STORED DATA
_ _ _ _ _ _ _

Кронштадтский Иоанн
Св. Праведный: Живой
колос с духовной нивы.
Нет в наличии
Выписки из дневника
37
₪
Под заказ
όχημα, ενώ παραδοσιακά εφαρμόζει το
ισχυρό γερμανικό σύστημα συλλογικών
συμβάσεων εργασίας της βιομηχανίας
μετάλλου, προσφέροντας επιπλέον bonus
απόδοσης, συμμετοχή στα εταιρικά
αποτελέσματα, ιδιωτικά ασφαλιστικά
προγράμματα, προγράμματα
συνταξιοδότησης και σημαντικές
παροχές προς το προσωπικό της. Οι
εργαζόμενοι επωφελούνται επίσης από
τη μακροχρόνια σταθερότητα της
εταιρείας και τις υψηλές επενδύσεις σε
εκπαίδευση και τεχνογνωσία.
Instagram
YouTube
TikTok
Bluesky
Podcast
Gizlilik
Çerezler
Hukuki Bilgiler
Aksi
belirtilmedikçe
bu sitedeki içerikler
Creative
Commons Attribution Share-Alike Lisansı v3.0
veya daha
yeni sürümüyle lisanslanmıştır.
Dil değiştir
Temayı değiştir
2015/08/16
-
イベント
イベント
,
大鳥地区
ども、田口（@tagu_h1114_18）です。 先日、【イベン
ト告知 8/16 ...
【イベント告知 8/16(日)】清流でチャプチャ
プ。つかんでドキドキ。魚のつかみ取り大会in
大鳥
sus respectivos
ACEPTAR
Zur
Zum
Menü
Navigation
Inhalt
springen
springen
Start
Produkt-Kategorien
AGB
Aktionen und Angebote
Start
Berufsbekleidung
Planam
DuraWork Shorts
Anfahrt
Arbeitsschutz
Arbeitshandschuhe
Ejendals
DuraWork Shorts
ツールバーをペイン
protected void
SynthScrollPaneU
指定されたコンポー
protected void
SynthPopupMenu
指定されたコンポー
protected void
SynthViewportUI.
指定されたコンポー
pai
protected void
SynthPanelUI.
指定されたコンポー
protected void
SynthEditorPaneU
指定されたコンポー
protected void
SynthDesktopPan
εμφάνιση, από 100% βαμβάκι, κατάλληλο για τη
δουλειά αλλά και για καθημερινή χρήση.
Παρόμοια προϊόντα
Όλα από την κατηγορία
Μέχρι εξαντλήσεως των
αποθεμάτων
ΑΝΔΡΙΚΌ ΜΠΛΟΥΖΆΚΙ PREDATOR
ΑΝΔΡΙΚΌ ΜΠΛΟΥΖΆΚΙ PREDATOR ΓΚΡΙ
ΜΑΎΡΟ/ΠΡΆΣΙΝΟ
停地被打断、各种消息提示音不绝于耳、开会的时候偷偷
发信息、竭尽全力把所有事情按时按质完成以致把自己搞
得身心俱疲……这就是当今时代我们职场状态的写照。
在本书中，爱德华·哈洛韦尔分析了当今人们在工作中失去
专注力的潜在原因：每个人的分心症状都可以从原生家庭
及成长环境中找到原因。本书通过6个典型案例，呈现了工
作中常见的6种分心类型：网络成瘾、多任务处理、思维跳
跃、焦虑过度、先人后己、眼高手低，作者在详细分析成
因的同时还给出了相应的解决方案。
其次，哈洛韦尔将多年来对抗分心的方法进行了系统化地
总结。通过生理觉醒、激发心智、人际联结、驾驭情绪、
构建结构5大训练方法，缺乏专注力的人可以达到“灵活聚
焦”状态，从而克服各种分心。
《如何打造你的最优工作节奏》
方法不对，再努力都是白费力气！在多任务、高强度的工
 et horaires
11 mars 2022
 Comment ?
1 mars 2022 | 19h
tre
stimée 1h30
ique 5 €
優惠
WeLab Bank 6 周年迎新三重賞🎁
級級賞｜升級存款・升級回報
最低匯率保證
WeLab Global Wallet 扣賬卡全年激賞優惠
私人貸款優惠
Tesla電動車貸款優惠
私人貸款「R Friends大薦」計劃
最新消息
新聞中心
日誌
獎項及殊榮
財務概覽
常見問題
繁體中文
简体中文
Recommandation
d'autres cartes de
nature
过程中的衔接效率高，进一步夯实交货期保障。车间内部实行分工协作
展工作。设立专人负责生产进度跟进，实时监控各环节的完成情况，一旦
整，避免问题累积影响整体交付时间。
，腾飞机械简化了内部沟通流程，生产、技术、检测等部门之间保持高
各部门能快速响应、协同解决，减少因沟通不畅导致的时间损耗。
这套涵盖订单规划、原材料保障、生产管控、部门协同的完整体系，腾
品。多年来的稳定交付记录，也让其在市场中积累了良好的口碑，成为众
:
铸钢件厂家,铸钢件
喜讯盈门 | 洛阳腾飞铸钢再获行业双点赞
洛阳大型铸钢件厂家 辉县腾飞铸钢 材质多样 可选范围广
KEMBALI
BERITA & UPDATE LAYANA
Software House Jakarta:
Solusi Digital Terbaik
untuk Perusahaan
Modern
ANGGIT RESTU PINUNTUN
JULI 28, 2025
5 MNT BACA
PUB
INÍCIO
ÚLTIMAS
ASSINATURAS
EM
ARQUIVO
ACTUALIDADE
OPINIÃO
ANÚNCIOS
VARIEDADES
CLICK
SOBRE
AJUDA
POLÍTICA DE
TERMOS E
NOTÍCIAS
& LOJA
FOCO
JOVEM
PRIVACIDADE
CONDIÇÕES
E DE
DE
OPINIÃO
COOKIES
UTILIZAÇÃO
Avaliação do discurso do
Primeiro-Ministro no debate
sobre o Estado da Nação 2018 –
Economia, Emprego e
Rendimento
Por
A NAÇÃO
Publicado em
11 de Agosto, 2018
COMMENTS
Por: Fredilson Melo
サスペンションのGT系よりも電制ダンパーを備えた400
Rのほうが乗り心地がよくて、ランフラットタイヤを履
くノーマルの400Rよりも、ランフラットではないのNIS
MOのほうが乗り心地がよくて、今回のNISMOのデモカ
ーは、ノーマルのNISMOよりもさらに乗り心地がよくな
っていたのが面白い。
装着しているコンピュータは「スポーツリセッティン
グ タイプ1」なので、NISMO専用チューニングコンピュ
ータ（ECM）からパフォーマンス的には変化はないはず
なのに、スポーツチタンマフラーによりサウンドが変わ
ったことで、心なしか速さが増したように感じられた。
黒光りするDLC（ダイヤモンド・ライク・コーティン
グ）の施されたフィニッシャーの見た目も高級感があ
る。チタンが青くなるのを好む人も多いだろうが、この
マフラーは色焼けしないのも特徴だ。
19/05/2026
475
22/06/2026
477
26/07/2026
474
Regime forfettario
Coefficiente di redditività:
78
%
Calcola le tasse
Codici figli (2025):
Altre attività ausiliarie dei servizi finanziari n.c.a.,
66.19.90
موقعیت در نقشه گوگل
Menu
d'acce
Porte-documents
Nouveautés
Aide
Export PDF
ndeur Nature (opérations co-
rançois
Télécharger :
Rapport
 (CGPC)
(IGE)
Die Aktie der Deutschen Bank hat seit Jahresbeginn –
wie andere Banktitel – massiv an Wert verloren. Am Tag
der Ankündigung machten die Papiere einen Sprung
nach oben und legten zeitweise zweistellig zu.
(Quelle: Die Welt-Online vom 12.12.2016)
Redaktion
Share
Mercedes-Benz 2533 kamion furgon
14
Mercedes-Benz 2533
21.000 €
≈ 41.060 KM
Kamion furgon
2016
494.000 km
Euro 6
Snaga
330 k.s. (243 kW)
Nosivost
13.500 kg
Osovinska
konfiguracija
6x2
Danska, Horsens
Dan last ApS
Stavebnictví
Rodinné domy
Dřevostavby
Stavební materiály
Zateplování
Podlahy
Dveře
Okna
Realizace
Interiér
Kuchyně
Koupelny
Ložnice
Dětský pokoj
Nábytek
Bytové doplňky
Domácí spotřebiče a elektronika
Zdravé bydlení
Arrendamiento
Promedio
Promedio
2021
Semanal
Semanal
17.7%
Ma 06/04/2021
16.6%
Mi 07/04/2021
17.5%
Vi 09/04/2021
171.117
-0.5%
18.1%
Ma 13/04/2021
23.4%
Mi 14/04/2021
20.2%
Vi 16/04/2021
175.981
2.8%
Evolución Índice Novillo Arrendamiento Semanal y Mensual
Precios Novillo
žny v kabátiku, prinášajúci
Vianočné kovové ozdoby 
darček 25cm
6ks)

_ _ _ _ _ _ _

TASK TO CARRY OUT
Return each line in the items above that contains the string "ΜΠΛΟΥΖΆΚΙ". Only a match with the same letter case counts.

ANSWER SPACE
ΑΝΔΡΙΚΌ ΜΠΛΟΥΖΆΚΙ PREDATOR
ΑΝΔΡΙΚΌ ΜΠΛΟΥΖΆΚΙ PREDATOR ΓΚΡΙ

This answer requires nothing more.